Teaching and Training
GP registrars are doctors who have qualified from medical school, they have done their Foundation year 1 & 2 working often in hospitals, they are then asked to pick a speciality. Our Registrar Doctors have picked GP as their speciality which is then a further 3 years training before they can qualify as a GP. Their time with us can be from 4 months to over 12 months if working less than full time, depending on where they are in their training. Whilst here they are learning more about family medicine under our supervision. Each trainee has a supervising GP daily who is there to support and to go through cases at the end of each session.
We are a dedicated training practice who have an experienced team of GPs willing to help support our registrars. Dr D Jackson and Dr McGreal are programme directors at different local medical schools in the area, so the practice is a popular choice for trainees to attend.
We may sometimes ask whether patients mind having their consultation with the doctor or medical student recorded. This is so that it can be watched back with a more senior doctor to observe and teach consultation skills. This is a very important part of a student’s and doctor’s training as the willingness of patients to allow this is much appreciated. We will never record any consultation without your permission.
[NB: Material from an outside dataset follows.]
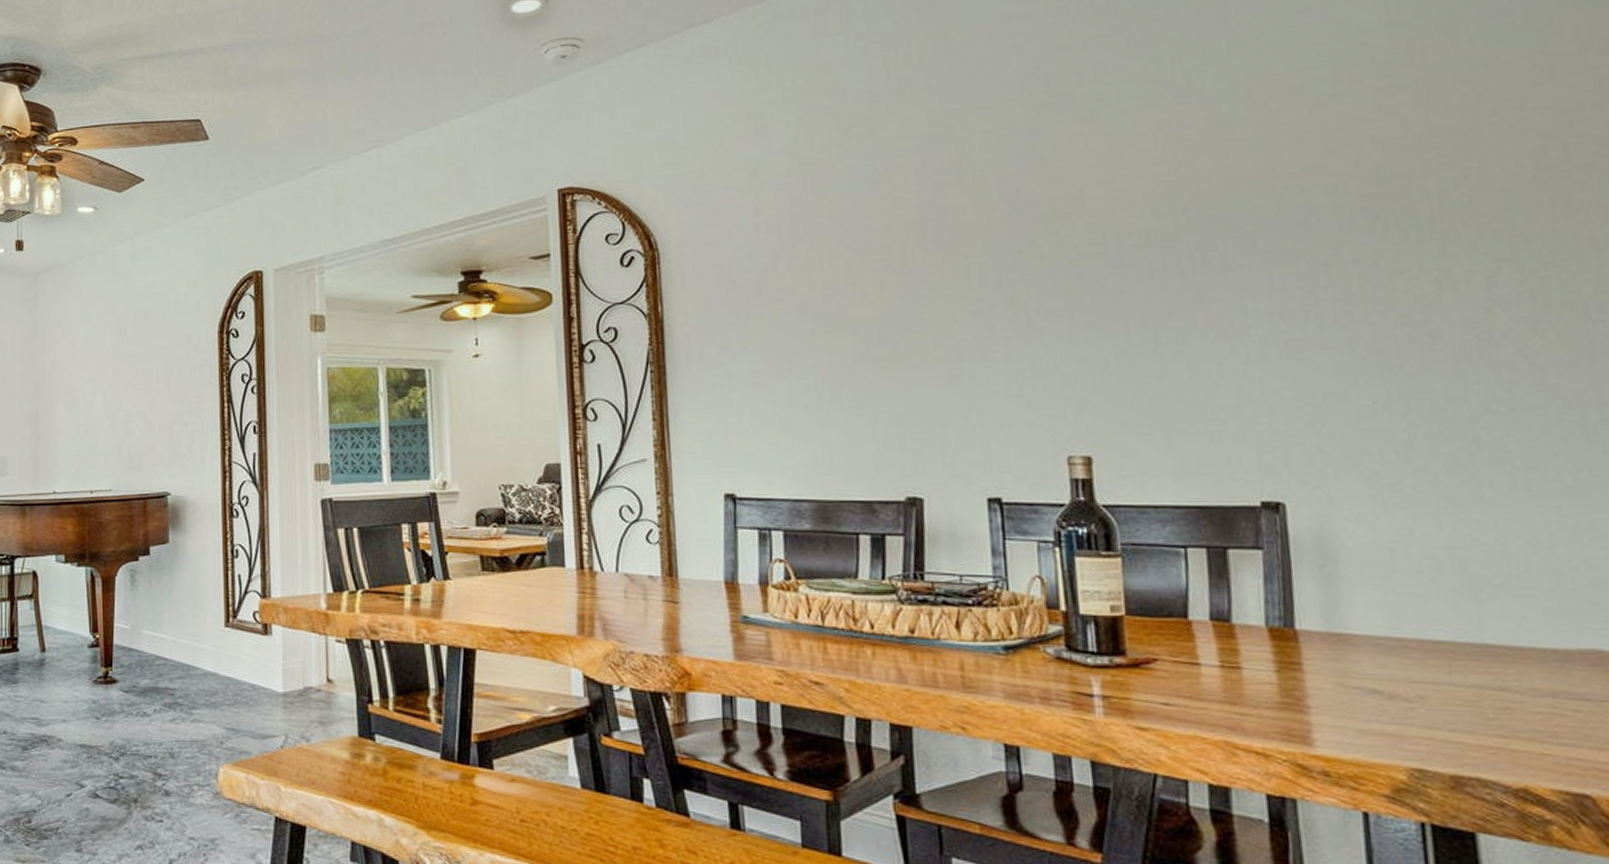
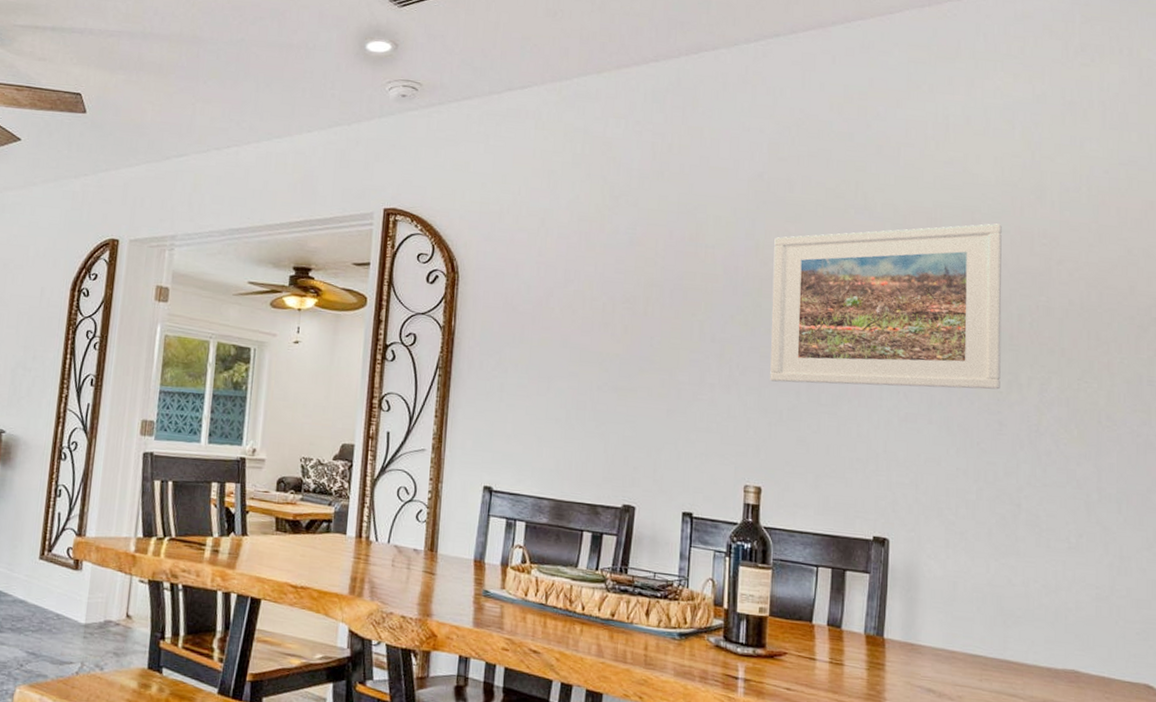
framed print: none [1066,77,1424,324] -> present [770,223,1002,390]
We may occasionally ask whether patients mind having their GP registrar consultation observed by another GP. This enables the GP registrar to get feedback on their consultations and sometimes involve the patients in this process.
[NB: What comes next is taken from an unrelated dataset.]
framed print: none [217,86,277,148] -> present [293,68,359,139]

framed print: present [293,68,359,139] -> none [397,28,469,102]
The duty of confidentiality owed to a person under 16 is as great as the duty owed to any other person. Young people aged under 16 years can choose to see health professionals, without informing their parents or carers. If a GP considers that the young person is competent to make decisions about their health, then the GP can give advice, prescribe and treat the young person without seeking further consent.
However, in terms of good practice, health professionals will encourage young people to discuss issues with a parent or carer. As with older people, sometimes the law requires us to report information to appropriate authorities in order to protect young people or members of the public.